Key Finding
In older adults with metabolic syndrome, stress hyperglycemic ratio showed a nonlinear U-shaped relationship with stroke risk, with an inflection point at 0.87 where the association reversed direction.
Researchers studied the relationship between blood sugar levels and stroke risk in older adults with metabolic syndrome using data from over 60,000 people in the UK Biobank. Metabolic syndrome is a cluster of conditions including belly fat, high blood pressure, high cholesterol, and elevated blood sugar that increase risk for heart disease and stroke. The study looked at a measurement called the stress hyperglycemic ratio (SHR), which combines fasting blood sugar with a longer-term measure of blood sugar control called hemoglobin A1c. The researchers followed participants over time to see who developed strokes. They found an interesting pattern: the relationship between SHR and stroke risk wasn't straightforward. Instead, there was a turning point at an SHR level of 0.87. Below this level, higher SHR was associated with lower stroke risk, while above this level, higher SHR was linked to increased stroke risk. This U-shaped relationship was seen for all strokes and specifically for ischemic strokes (caused by blood clots). For patients with metabolic syndrome considering complementary approaches like acupuncture for cardiovascular health management, this research highlights how complex the relationship between blood sugar and stroke risk can be in older adults. Blood sugar control remains important, but the relationship isn't simple—both very low and very high levels may pose concerns. If you're interested in acupuncture as part of your wellness plan, seek care from a licensed acupuncturist with experience treating patients with metabolic conditions.

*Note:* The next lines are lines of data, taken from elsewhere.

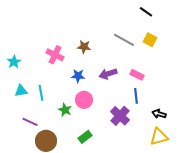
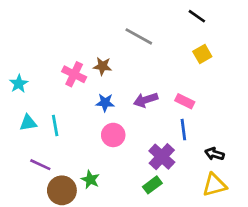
gray line: (124, 40) -> (139, 36), moved
yellow square: (150, 40) -> (202, 54), turned 32
brown star: (84, 47) -> (102, 66), moved
green star: (65, 110) -> (90, 180), moved
green rectangle: (85, 137) -> (152, 185), moved

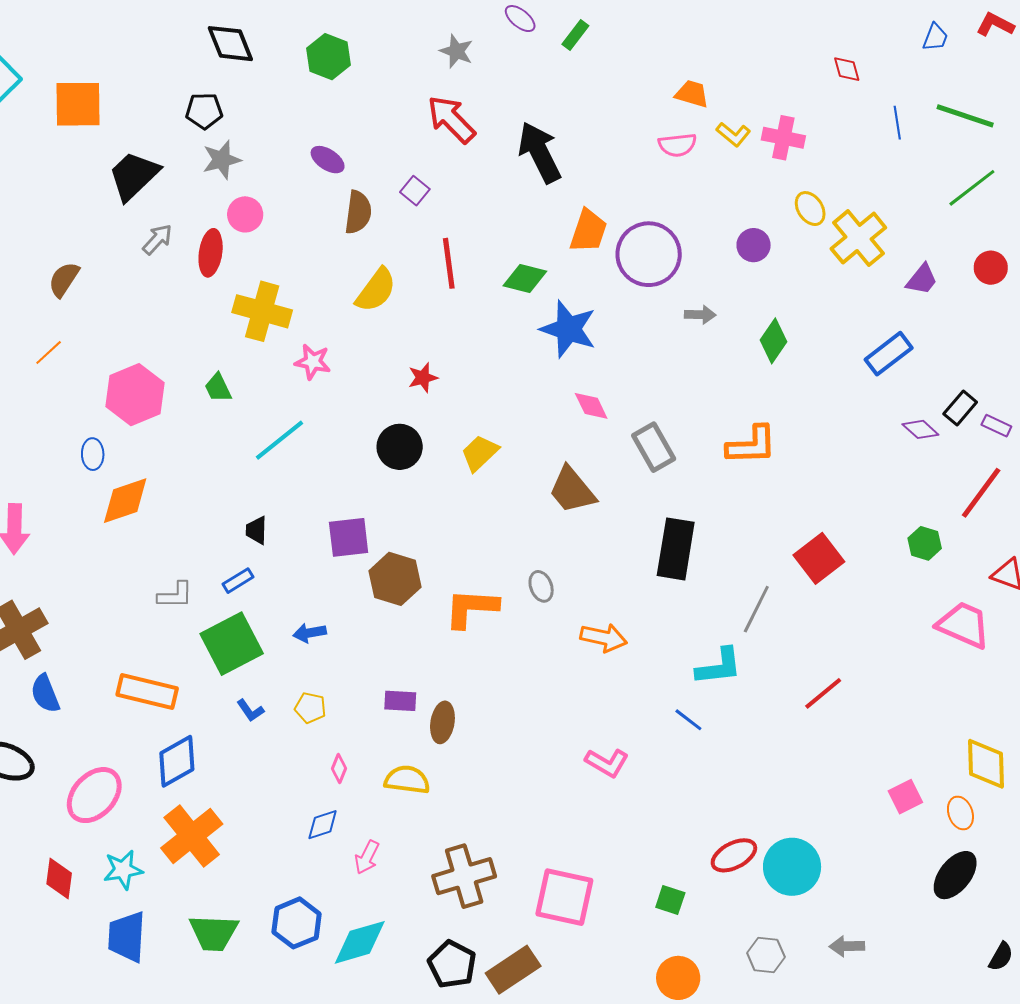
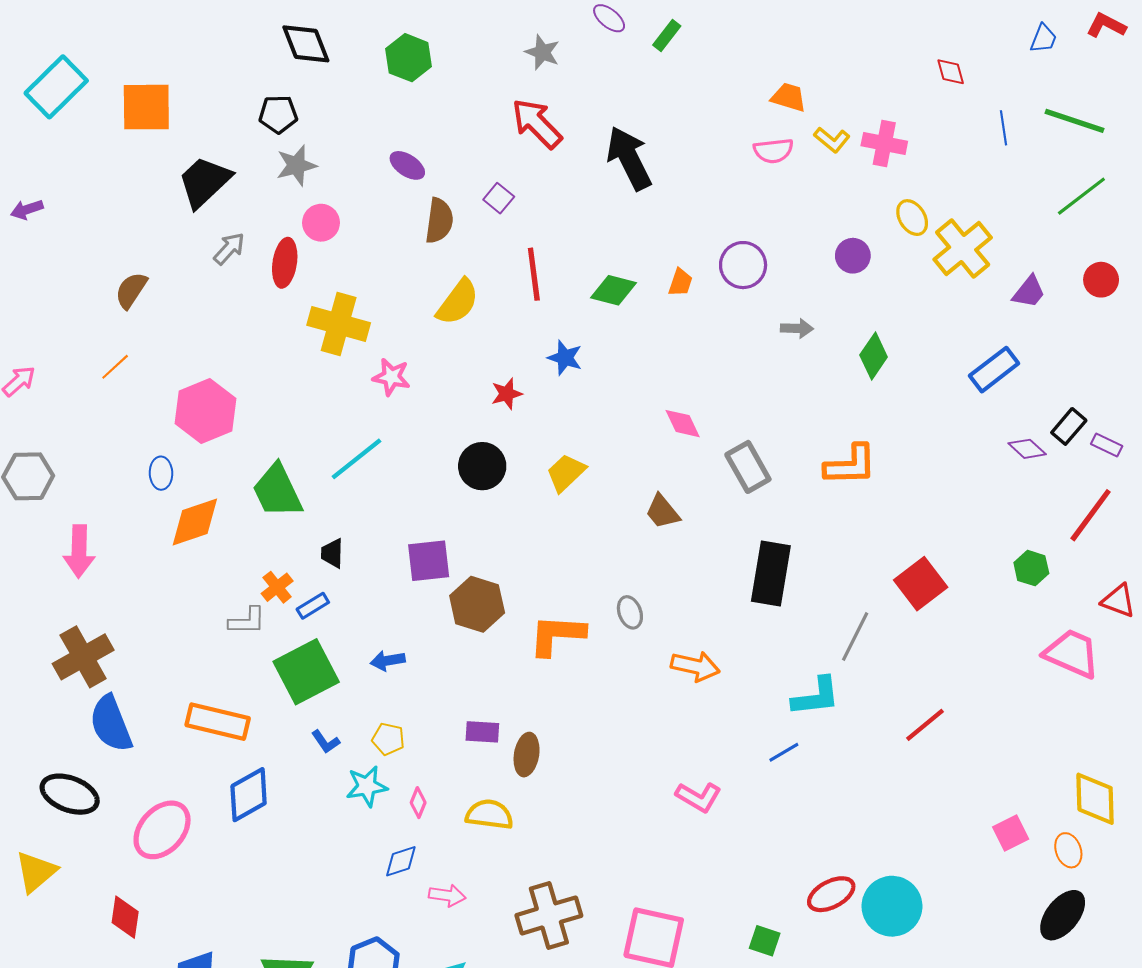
orange trapezoid: (588, 231) -> (680, 282), moved, size x0.6
purple circle: (649, 254) -> (743, 265), size x0.7
blue star: (568, 329) -> (565, 358), moved, size x0.6
green trapezoid: (218, 388) -> (277, 491), moved, size x1.8
brown trapezoid: (572, 490) -> (663, 512), size x0.7
blue semicircle: (45, 694) -> (111, 724), size x1.4
blue line: (688, 720) -> (784, 752), turned -68
orange cross: (192, 836) -> (277, 587), moved, size x0.5
pink arrow: (367, 857) -> (447, 895), turned -108
cyan star: (123, 870) -> (367, 786), moved

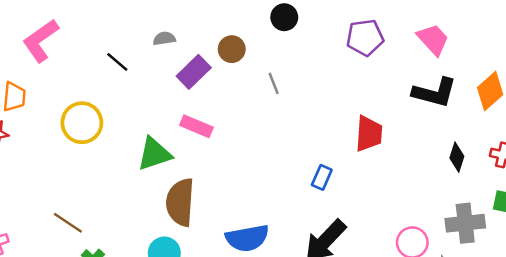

This prospective cohort study analyzed 60,931 UK Biobank participants aged ≥60 years with metabolic syndrome to examine associations between stress hyperglycemic ratio (SHR)—calculated from fasting blood glucose and HbA1c—and stroke incidence. Using Cox proportional hazards models and restricted cubic spline analysis, researchers found no linear association between SHR and stroke outcomes. However, nonlinear relationships emerged for total stroke and ischemic stroke with an inflection point at SHR=0.87. Below this threshold, higher SHR associated with reduced stroke risk; above it, higher SHR correlated with increased risk. This U-shaped relationship remained after adjusting for all covariates, though subgroup analyses showed no significant interaction effects. Clinical takeaway: In older adults with metabolic syndrome, the relationship between glucose metabolism markers and cerebrovascular risk is complex and nonlinear. Both excessively low and high SHR values may warrant clinical attention when assessing stroke risk in this population.